Nathalie Porrodo (pictured above) manages the family’s wine operations, while her brother Bertrand invested in 31Dover, a London-based online drinks company which has since ceased trading.
Glen Gordon and family / William Grant and Sons
Worth £4.607 billion
Ranked 44 on the list
The family behind spirits company William Grant and Sons, which owns brands including Glenfiddich, Drambuie and Hendrick’s gin, occupies 44th position in 2023, up from 52nd in 2022.
The family built the Glenfiddich distillery in 1886, followed by the nearby Balvenie distillery. Today, its spirits are shipped to almost 200 markets around the world and the business has grown to employ more than 2,800 people.
Gordon Grant, the great great-grandson of the company’s founder, has served as chairman since 2012.
The family-owned group shifted to manufacturing ethanol for hand sanitiser during the Covid-19 pandemic, which helped to booster its whisky sales. In March it launched a limited edition Glenfiddich Grand Yozakura, aged in ex-awamori casks, with a price tag of £1,500 per bottle.
The actual value of William Grant & Sons is around £3.8 billion. However, the whisky dynasty enjoyed strong dividends from the company, including £20 million during the past year, which helps take its wealth up to £4.607 billion in 2023.
Alki David and the Leventis family/ Coca-Cola HBC
Worth £2.786 billion
Ranked 63 on the list
Premium spirits are an important part of the Coca-Cola HBC product range via partnerships with premium spirits producers.
In 2008, Coca-Cola partnered with Brown-Forman (Jack Daniels, Finlandia, El Jimador) to distribute its products, which it now does in nine different markets. In 2010, Coca-Cola became the distributor for Edrington (Famous Grouse, Macallan, Brugal whiskies) and today provides 14 markets with Edrington products.
In 2016, Coca-Cola launched a partnership with Gruppo Campari (Campari, Aperol, Cinzano), which it currently distributes to 14 markets. It also partners with Remy-Cointreau, Jägermeister, Nemiroff, Pulcari, Lucano, Glendalough and Ouzo Plomari.
Coca-Cola HBC is also the owner of two local premium spirits brands: Rézangyal pálinka (traditional fruit brandy) in Hungary; and MB Impex (a bitter liqueur) in Serbia, both of which were acquired in 2017.

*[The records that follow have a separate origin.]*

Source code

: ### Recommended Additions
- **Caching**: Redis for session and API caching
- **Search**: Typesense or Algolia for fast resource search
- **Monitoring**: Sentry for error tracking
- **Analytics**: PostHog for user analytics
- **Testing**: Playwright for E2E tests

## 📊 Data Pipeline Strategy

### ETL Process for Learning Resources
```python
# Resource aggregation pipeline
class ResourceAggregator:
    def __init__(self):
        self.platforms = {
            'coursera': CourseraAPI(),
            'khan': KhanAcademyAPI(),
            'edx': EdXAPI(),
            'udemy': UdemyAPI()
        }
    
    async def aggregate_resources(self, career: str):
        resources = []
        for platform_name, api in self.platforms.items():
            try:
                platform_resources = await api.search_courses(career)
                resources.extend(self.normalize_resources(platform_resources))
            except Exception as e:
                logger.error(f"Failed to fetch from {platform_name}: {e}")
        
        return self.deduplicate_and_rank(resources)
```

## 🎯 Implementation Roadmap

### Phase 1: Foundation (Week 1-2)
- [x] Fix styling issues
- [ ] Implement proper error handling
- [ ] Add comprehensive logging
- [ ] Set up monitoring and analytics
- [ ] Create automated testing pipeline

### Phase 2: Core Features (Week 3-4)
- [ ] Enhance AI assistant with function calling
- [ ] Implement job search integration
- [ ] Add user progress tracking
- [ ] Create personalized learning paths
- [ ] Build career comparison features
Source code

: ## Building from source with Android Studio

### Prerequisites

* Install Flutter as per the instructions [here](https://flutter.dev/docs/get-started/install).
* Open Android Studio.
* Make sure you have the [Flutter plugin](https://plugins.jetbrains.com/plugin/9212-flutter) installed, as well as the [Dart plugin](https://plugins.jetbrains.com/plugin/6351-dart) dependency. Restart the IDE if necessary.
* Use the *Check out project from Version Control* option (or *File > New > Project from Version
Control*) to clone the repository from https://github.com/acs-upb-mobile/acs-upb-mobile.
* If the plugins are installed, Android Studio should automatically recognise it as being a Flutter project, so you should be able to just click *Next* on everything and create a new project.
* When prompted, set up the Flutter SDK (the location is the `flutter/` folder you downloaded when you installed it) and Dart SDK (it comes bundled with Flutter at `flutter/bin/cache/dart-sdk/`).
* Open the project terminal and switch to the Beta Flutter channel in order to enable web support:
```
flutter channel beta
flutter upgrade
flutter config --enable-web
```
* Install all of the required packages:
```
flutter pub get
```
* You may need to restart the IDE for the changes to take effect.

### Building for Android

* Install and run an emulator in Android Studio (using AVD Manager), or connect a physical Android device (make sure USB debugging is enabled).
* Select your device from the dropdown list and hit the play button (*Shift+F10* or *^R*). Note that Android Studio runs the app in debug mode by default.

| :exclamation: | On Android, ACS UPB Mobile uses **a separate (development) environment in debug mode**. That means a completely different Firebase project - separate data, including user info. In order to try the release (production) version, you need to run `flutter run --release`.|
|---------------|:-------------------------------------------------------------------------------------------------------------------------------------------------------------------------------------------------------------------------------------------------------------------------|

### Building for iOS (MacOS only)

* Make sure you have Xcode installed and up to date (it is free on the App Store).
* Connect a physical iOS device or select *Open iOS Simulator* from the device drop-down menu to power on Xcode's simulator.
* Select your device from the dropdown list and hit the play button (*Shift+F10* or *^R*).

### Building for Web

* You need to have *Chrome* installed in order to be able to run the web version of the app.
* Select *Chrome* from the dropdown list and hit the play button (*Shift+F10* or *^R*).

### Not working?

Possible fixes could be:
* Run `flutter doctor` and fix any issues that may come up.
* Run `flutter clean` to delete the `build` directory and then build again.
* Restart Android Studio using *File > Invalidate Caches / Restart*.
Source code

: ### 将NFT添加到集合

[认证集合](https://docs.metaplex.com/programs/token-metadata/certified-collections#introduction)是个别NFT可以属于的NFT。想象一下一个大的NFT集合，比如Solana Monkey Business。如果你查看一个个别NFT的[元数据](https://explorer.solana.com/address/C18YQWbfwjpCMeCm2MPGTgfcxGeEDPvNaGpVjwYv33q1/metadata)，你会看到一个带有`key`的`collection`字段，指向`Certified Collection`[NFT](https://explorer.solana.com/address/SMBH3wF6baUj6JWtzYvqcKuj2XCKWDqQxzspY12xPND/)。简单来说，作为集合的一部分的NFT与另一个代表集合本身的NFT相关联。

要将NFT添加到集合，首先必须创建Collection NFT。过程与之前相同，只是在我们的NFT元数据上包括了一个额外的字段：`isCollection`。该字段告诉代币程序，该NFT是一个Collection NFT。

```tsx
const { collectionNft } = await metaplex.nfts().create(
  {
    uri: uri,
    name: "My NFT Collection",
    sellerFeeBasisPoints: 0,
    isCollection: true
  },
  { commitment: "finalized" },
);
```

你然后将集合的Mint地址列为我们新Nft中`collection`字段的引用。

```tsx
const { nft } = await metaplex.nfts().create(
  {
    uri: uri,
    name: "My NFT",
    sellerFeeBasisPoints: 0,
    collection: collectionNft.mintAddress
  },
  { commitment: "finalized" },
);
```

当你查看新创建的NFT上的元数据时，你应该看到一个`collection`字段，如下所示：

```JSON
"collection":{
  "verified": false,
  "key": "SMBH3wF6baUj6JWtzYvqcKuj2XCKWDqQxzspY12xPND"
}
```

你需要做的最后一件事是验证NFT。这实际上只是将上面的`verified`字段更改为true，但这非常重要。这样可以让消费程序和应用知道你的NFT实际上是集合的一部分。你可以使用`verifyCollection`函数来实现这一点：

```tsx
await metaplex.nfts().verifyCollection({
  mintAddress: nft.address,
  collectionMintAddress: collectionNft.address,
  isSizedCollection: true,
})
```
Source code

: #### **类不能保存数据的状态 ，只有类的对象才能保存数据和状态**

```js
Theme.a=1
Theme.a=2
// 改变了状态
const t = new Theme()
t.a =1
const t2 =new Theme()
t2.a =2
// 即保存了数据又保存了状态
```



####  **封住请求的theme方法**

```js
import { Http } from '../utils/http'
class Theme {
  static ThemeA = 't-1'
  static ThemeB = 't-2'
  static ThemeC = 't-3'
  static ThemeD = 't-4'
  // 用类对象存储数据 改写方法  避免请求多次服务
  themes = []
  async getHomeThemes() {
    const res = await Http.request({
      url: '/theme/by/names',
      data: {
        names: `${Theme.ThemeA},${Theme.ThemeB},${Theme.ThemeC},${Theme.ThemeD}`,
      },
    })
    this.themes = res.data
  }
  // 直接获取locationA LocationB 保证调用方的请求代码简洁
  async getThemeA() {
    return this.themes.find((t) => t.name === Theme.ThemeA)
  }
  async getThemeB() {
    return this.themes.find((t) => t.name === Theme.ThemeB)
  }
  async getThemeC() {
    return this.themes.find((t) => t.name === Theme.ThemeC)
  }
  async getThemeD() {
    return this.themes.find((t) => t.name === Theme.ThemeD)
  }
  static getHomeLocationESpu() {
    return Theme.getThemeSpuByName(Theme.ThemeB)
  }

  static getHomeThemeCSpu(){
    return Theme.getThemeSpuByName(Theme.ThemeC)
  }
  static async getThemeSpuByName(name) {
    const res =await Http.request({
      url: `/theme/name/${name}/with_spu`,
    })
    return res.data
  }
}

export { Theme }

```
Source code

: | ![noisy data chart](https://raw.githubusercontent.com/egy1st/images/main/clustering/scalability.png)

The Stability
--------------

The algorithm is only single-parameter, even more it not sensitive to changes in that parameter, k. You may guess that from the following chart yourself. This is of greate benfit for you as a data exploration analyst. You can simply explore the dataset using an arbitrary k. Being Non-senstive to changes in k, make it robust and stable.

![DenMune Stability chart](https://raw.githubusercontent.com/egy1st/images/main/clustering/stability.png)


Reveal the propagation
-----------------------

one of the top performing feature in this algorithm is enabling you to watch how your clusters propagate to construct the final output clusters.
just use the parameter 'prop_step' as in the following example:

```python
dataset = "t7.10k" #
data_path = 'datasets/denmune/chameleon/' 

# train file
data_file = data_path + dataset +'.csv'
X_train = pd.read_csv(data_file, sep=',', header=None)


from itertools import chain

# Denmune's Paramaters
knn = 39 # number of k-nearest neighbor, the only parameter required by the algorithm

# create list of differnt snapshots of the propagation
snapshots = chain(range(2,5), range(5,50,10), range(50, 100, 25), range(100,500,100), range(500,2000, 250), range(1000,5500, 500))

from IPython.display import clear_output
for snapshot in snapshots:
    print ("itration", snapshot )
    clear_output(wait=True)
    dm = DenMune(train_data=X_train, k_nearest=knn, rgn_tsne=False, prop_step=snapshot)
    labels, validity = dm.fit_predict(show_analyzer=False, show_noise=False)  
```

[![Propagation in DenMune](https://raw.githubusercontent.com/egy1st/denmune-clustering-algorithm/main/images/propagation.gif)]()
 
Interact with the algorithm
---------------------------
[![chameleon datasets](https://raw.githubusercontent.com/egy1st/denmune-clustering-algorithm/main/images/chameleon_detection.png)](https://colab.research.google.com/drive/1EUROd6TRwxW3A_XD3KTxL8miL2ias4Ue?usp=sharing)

Alejandro Santo Domingo and Lady Charlotte Wellesley / SAB Miller
Worth £2.167 billion
Ranked 80 on the list
SAB Miller plc was a South African multinational brewing and beverage company headquartered in Woking, until 10 October 2016 when it was acquired by AB InBev for a £78.4 billion sum.
At that time, according to the Financial Times, it was the third largest acquisition in history and the largest ever in Britain.
Prior to the acquisition, SAB Miller was the world’s second-largest brewer measured by revenues, with brands including Carling Black Label, Peroni and Castle Lager. Following the takeover of the company, AB in Bev sold on a number of brands, including MillerCoors to Molson Coors.
Columbian-American financier Alejandro Santo Domingo sits on the board of AB InBev, and also purchased NFL team Washington Commanders this year in a US$6.05 deal.
His father, Julio Mario Santo Domingo, passed down a 15% stake in SAB Mille to his sons and grandchildren when he died in 2011.
The Earl of Iveagh and the Guinness family
Worth £983m
Ranked 172 on the list
The Earl of Iveagh, heir to the Guinness brewing empire, saw his family’s net worth drop from £1 billion in 2022 to £983 million in 2023, but still made it comfortably into the top 200 of the UK’s wealthiest individuals.
The family revealed losses of £17 million since the last Sunday Times Rich List was published, despite Guinness becoming the UK’s most popular pint earlier this year, overtaking Carling for the first time.
The Irish stout now accounts for one in every nine pints pulled in the the UK, with parent company Diageo saying “The brand is really healthy.”
The Earl, better known as Ned, inherited £62 million of shares in the company, and his 22,500-acre Elveden Hall estate in Suffolk has been used to film episodes of Netflix hit The Crown.
When Clare Hazell, the Countess Iveagh, filed for divorce from Ned in 2021, it was rumoured to be one of Britain’s biggest ever divorces due to the size of the fortune at stake.